Port Jefferson rebuilding eroded bluff supporting village-owned catering facility
The first half of a $10 million effort to restore and rebuild a collapsing bluff at the Port Jefferson Country Club is nearing completion as village officials try to save the club from the impact of storm damage, Mayor Margot J. Garant said last week.
The face of the 97-foot-high bluff has been covered with newly planted switchgrass and beachgrass and burlap netting to stem erosion, and a 240-foot-long concrete and steel wall runs along the base of the cliff beneath the village-owned country club's Waterview catering hall.
A year ago, the hall and adjacent tennis courts had been in danger of collapsing as the edge of the bluff crept closer due to decades of rain, wind and waves from Long Island Sound. Now, village officials think they'll get another 35 years of use from the facilities, Garant said.
"We really think this bluff has been stabilized," she said last Thursday as she gestured toward the wall, which rises about 5 feet over a beach and is buttressed by boulders at the base of the cliff. "It's like a fortress."
Village officials acted quickly last year to save the catering hall, which brings about $360,000 in annual revenue to the village, and the tennis courts, after an engineering survey and aerial photos showed the bluff had receded about 50 feet in about a decade.
Officials canceled last year's summer tennis leagues and classes, and then sold bonds to raise $10 million for the project. In January, officials announced a $3.75 million Federal Emergency Management Agency grant to help fund the work.
Some Port Jefferson residents had questioned the cost of the project last year and suggested the courts and catering hall should be relocated farther from the cliff, rather than rebuilt at their longtime locations.
Former village trustee Bruce Miller, who had supported the initial phase of the project as a village board member, said some residents felt left out of the decision-making because the village chose not to put the project up for a public referendum.
"The public elects officials to represent them, and they need to be aware of issues in a timely fashion," Miller said. "The harried rush to judgment is not a viable way to reach large decisions in the community.”

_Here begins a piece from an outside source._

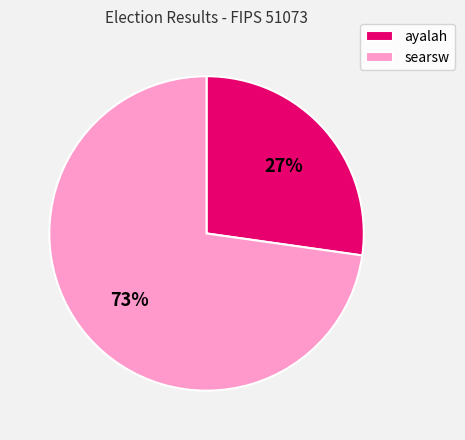

Approximately how many times larger is the value at ayalah compared to searsw?

0.4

Garant said there had been little time to act because erosion had reached a critical stage. Demolishing the catering facility and rebuilding it would have cost about $7 million, but probably would not have received FEMA funding, she said.
"As public officials, part of our mission is to protect the assets," she said.
Tennis is canceled again this year after the village removed the courts as part of the rebuilding project.
Garant said the project's second phase, expected to start this fall, will include new tennis courts and space for pickleball — a new offering for residents.
"We're trying to restore the racket sport facility as much as we can," Garant said. "But obviously, losing 50 feet has an impact."
CORRECTION:
An earlier version of the story misstated the type of vegetation planted to stem erosion on a bluff at the Port Jefferson Country Club.
Features of Port Jefferson's effort to rebuild an eroding bluff at the village-owned country club and restore tennis facilities there.
The wall: 240-foot steel plate wall, buttressed by boulders. Steel is dug into the earth and rises, covered by a concrete cap, about five feet over the village's East Beach at the base of the cliff.
Plantings: Above the wall are five tiers of beach plantings. Above the tiers and to the west, the face of the cliff is covered by plants and burlap netting to stem erosion.